A Trailer for the Dark Ages

Trailers are misnamed—because they’re really previews. Having just recently noted virginal Miranda under assault by our AG, today the New York Times leads a front page story (bottom left corner) with: “The Obama administration’s decision to authorize the killing by the Central Intelligence Agency of a terrorism suspect who is an American citizen has set off a debate over the legal and political limits of drone missile strikes…”

“Killing” is a refreshingly direct expression—and shorter than “assassination.” Now I sort of wonder when, precisely, it became a shrug-off to kill or assassinate non-citizens? When, precisely, did “regime change” become a legitimate enterprise, used almost with the same causally neutral tonality as “changing my underwear”? When Saddam Hussein decided on “regime change” in Kuwait, why the global uproar? Or is “regime change” only the prerogative of the most powerful?

When and how did the concept of human rights morph into a more nuanced, delicate, shall we say sophisticated distinction between citizen rights and those of “lesser people”? And only briefly. Because our concept of citizenship is itself involved in an eye-blurringly rapid transformation, under which citizenship is in the eye of the beholder, namely the eye of the cop on the beat, say in the State of Arizona or in a CIA-eye staring at a screen in one of the Carolinas as it directs a drone over the wastes of Yemen.

But if the trailer thrills you—be assured that there is much, much more to come. To a theater near you. Or even right at you, right through the door, unannounced, innocently cybernetic, unaware of its own explosive nose.
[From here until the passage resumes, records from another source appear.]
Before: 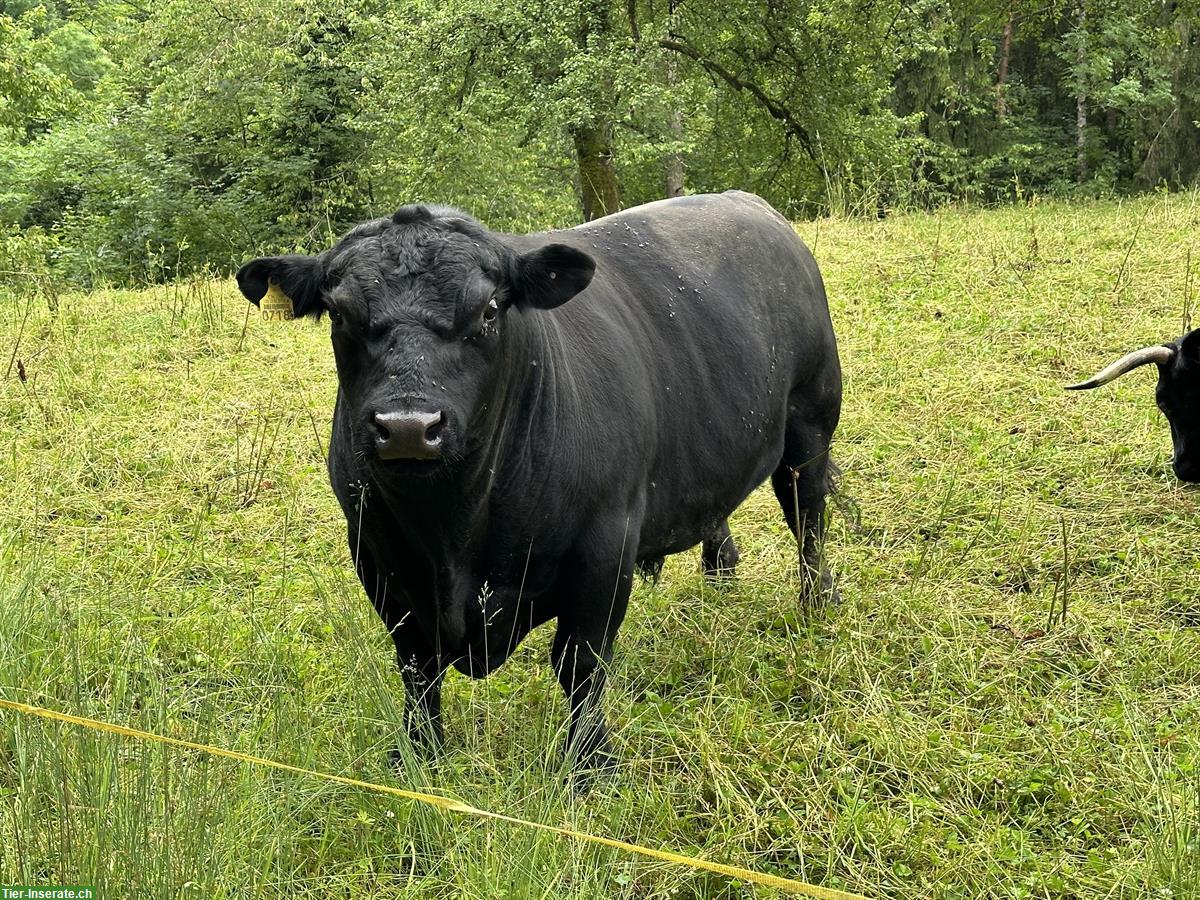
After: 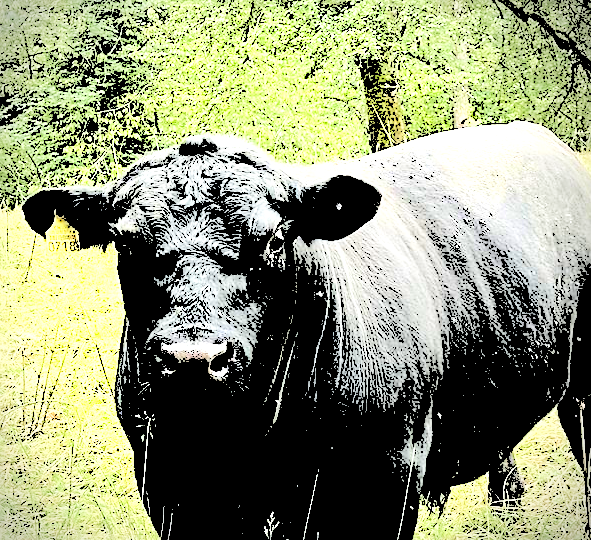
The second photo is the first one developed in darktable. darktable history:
crop: left 17.879%, top 7.758%, right 32.868%, bottom 32.152%
vignetting: center (-0.014, 0)
contrast brightness saturation: contrast 0.064, brightness -0.009, saturation -0.213
sharpen: on, module defaults
levels: black 0.055%, levels [0.246, 0.256, 0.506]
Trailers were named that because, although previews of coming attractions, they were spliced to the tail of movies.

Added Later:

Brigitte points out, having read the above, that these matters are calmly, seriously, learnedly, analytically discussed on C-Span and PBS with nary a sign of emotion. Sometimes the measured, scholarly tone is jarringly out of place. All this is madness. Really. This is not a case of developing the “policy implications,” the “international reactions,” the “political consequences” of the obvious and scary incoherence of slashing amorality everywhere. These matters are actually and seriously dangerous. They are.

1 comment:

  1. Yes, I was shocked and completely horrified when I saw that headline, days late. Busy this past weekend I never got around to reading the papers until Sunday evening. When I opened Friday's NYT and saw that headline, I just didn't have the heart to read any more (I'll admit I read the first two paragraphs just to see if I had somehow misunderstood the headline itself. Sadly, no.)

    I fear that those reading history in the future will look at us in much the same way we look at the British during their horrible occupation of India... so arrogant, so thoughtless, so immoral, so sophisticatedly explaining why it is ok, and yet so unaware.